James: Do you use any special writing software? If so what is it, and what are a few of your favorite perks of it?
Trevor: I do use Scrivener, mainly because the chapters are laid out in a grid and I can zip to whichever one I want instantly. I can also keep track of my characters as they develop in a side margin.
James: What behind-the-scenes tidbit in your life would probably surprise your readers the most?
Trevor: I think it surprises people that although I taught Creative Writing at university and recently received an honorary doctorate (of Divinity, now that’s a surprise!), I myself never graduated High School or attended university as a student. I was on the road in my mid-teens and I suppose I still am. Another thing might be that when the federal government was fashioning new laws to combat organized crime, and specifically the biker gangs in Quebec, the top cops were secretly called to Ottawa from the RCMP, the provincial police, the Montreal police, and, oh yeah, a novelist was also invited: me.
James: These are massive affirmations that your self-confidence in your abilities and chosen career path are well founded.
James: What was the hardest part of writing your author bio?
Trevor: Keeping it up-to-date. Also, short and to the point. But I don’t find it hard. To be honest, I really don’t understand the question! Is writing a bio supposed to be hard? That one has passed me by.
James: What do you like to do when you’re not writing?
Trevor: I like to sail. I have a very small boat now, having downsized. But I pull it on a trailer so can sail in different waters. I also walk a lot.
James: Do you read the kind of books that you write or do you tend to read books that are the opposite or different – and why?
Trevor: I’ve written literary fiction and crime fiction, seven novels in each category now. I tend to read literary fiction more. As a rule — not exclusively — literary writers care more about the line, the words, the feel of the language. Fiction not written well bores the heck out of me and while fiction in both genres too often is not written well, there’s a lot of crime writing in recent years where the writing is competent but rather bland. Writing can be simple, but very good. I love that.
James: What question do you wish that someone would ask about you/your book, but nobody has? What is your response to that question?
Trevor: Q: Were you influenced by Louise Penny? Her character, Gamarche, when said quickly, even sounds like the name of your guy, Cinq-Mars.
A: No, because my series first appeared, world-wide, seven years before her series first appeared. People seem to forget that, or not know it.
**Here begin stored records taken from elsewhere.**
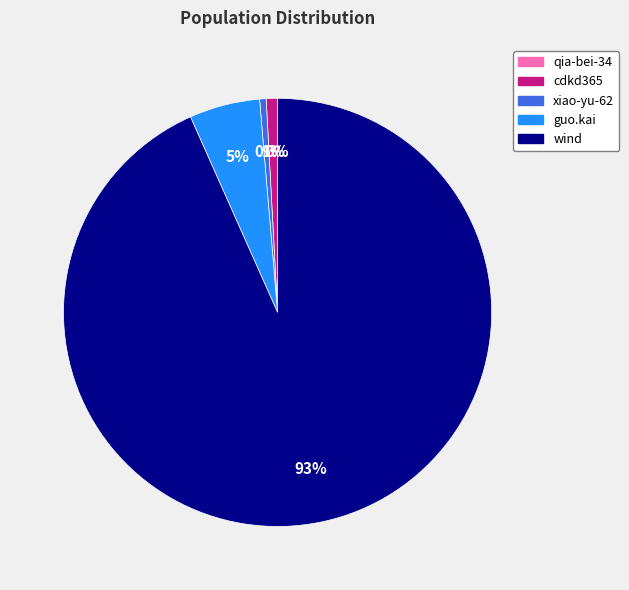

What is the largest slice in the pie chart?

wind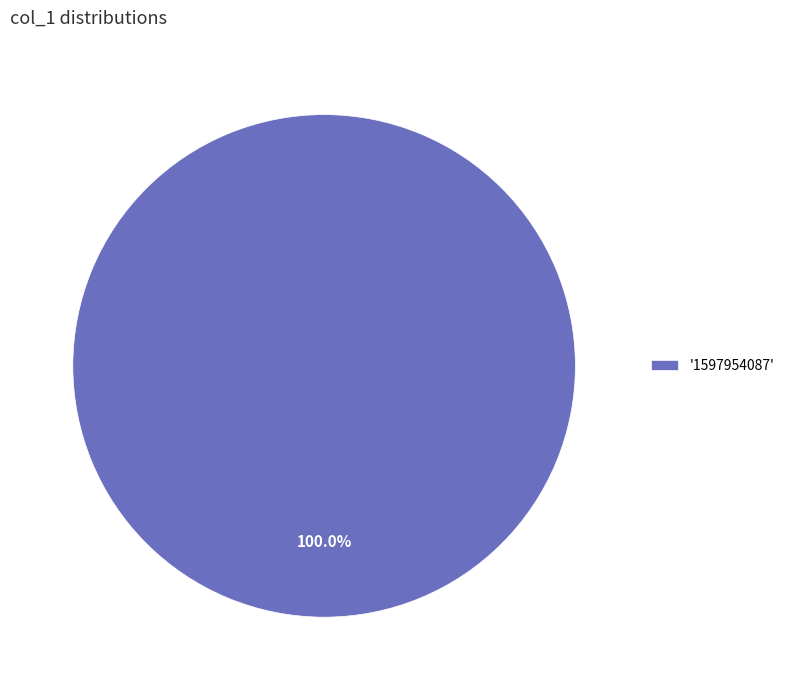

Rank the categories by value from highest to lowest.

'1597954087'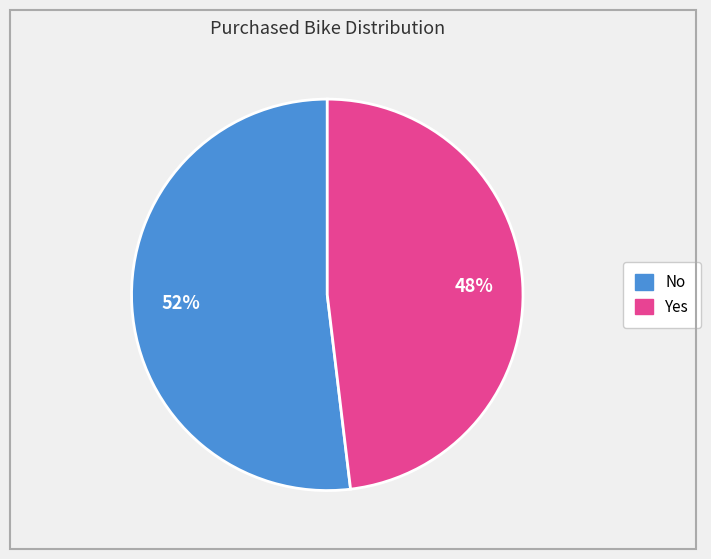

Which category has the biggest portion of the pie?

No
James: Pick one excerpt from one of your books you would like to share with readers.
Trevor: From: The Storm Murders by John Farrow (last paragraph, first chapter)
Silence throughout the countryside, interrupted for those moments, ensued for a spell, then broke again. Across the snowy fields, echoing off the hardwoods, came the bark of yet another gunshot, so the quiet that returned, contrasted by the shot, felt immense, sustained, eternal, as brilliant as the sunshine, until there occurred a rising bedlam, a raring noise, distant at first then drawing closer as sirens raced to that snowbound cottage, police and ambulance and more police, and something in the wailing, something in the plaintiveness over the waves of fresh snow on the serene fields, suggested that their speed was insufficient, that their urgency, both provoked and necessary, was too little and could only arrive too late.
James: A very powerful passage to end with. It is with reluctance we draw our conversation to a close. I have learned much from our guest, Mr. Trevor Ferguson, and will attempt to employ the kernels of insight he has generously imparted.